-- BEGIN Excerpt provided --

The son of flamenco dancers Jose Galván and Eugenia de Los Reyes, Galván created his first work in 1998 and is currently touring a strong repertoire to major festivals. I spoke to him during his time in Sydney which followed my encounter with Galván’s work in France at Montepellier Danse (RT105). There, his 2005 piece Le Edad de Oro (The Golden Age) was an antidote to some dance work that seemed lost in an internally focused discourse, perhaps supporting the charge that contemporary dance is ‘eating itself.’ Translator Gina Marie Shrubsall describes Galván’s manner of talking as haiku-like, suggesting an empathy between his thinking and dancing. As described in RealTime 105 the latter has a refined simplicity of line, form and rhythm that is no less radical in its nature, .

Working with Pedro G Romero who provides dramaturgical support and commentary, Galván’s ‘revolution’ is perhaps best understood not as ‘moving with the times’ but as ‘updating the new aspects’ of the dance form. As Romero puts it, “my idea is that flamenco and the avant-gardes have the same route; they’re equally modern.” The idea that Galván is refocusing on the innovative within a tradition is supported by the way he describes his relationship to the historic avant-garde. “I haven’t worked much with the concepts of the avant-garde and not to the point where I have a nuanced interpretation of these forms. Although, at times, my choreography is influenced by the visual forms of Cubism and Modernism—this can be seen in the line of my dance. I do very much like the idea of being a ‘juggler of forms’.”

References to Walter Benjamin and Gilles Deleuze are peppered through Romero’s texts on Galván’s website, alongside impressive historical detail regarding the form, connections to modern artists working in other forms (Picasso, Lorca, Edgar Varèse, Orson Welles) and also references to some of the icons of modernity: steel, railways and machines. Galván’s art is understandable through this network of people, things and ideas, and his ability to both assimilate and share through choreography is noted by Romero in details like the passing of gestures across piano, voice and dance in Tabula Rasa (2004), and a humility in performance that decentres the star so that other elements can take centrestage; as Romero poetically puts it, “the floor designs itself under the shoe.”

This ability to assimilate and incorporate elements from a broad range of phenomena that sit beneath, or just make it to the surface of, movements and gestures, along with Galván’s ability to share the performance space with other outstanding artists (guitarist Alfredo Lagos, singers Fernando Terremoto and Inés Bacán) and attention-grabbing designs and direction (Pepa Gamboa and Belén Candil), hinges on a stage presence that is a very different from the many other flamenco dancers I have seen who present as ‘stars.’ Asked about this aspect of his performance, Galván describes a productive division between himself and the dancing. “I don’t bring the audience to my terrain, rather ‘I go to’ different personalities. You have to activate your personality during the dance… the steps and the dance will change your personality. It is not something concrete: personality changes and I like to be different things within the dance.”

-- END Excerpt provided --
-- BEGIN Extracted material --

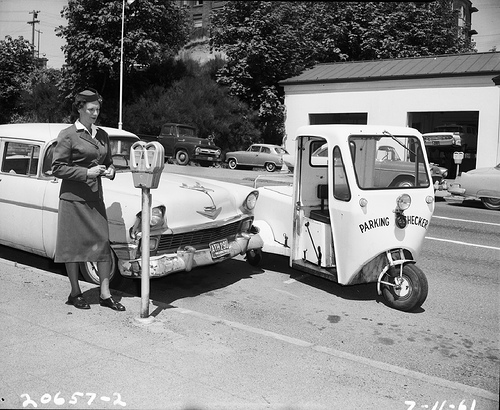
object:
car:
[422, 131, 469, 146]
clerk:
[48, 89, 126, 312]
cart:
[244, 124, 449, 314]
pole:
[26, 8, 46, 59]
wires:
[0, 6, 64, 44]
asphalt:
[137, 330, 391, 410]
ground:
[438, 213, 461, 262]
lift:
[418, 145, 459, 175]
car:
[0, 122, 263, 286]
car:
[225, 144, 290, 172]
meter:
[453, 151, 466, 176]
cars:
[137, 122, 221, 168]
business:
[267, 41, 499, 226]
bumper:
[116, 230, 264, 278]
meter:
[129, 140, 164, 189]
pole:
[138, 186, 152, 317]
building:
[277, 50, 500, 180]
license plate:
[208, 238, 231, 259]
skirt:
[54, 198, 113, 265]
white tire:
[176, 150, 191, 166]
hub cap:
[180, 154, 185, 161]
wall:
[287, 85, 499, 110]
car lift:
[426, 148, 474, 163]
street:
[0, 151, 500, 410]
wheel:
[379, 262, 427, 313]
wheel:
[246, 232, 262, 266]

-- END Extracted material --
-- BEGIN Extracted material --

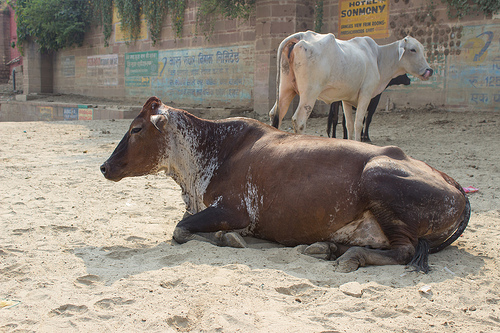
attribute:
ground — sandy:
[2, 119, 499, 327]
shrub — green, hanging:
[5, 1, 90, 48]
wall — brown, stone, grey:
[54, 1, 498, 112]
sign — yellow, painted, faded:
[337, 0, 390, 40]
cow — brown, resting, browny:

-- END Extracted material --

» **What you are asked to do**:
Reproduce verbatim the passage of the article on the flamenco dancer Galván above that opens with the words containing "The son of flamenco" and closes with "its nature, .".

» **Output for this task**:
The son of flamenco dancers Jose Galván and Eugenia de Los Reyes, Galván created his first work in 1998 and is currently touring a strong repertoire to major festivals. I spoke to him during his time in Sydney which followed my encounter with Galván’s work in France at Montepellier Danse (RT105). There, his 2005 piece Le Edad de Oro (The Golden Age) was an antidote to some dance work that seemed lost in an internally focused discourse, perhaps supporting the charge that contemporary dance is ‘eating itself.’ Translator Gina Marie Shrubsall describes Galván’s manner of talking as haiku-like, suggesting an empathy between his thinking and dancing. As described in RealTime 105 the latter has a refined simplicity of line, form and rhythm that is no less radical in its nature, .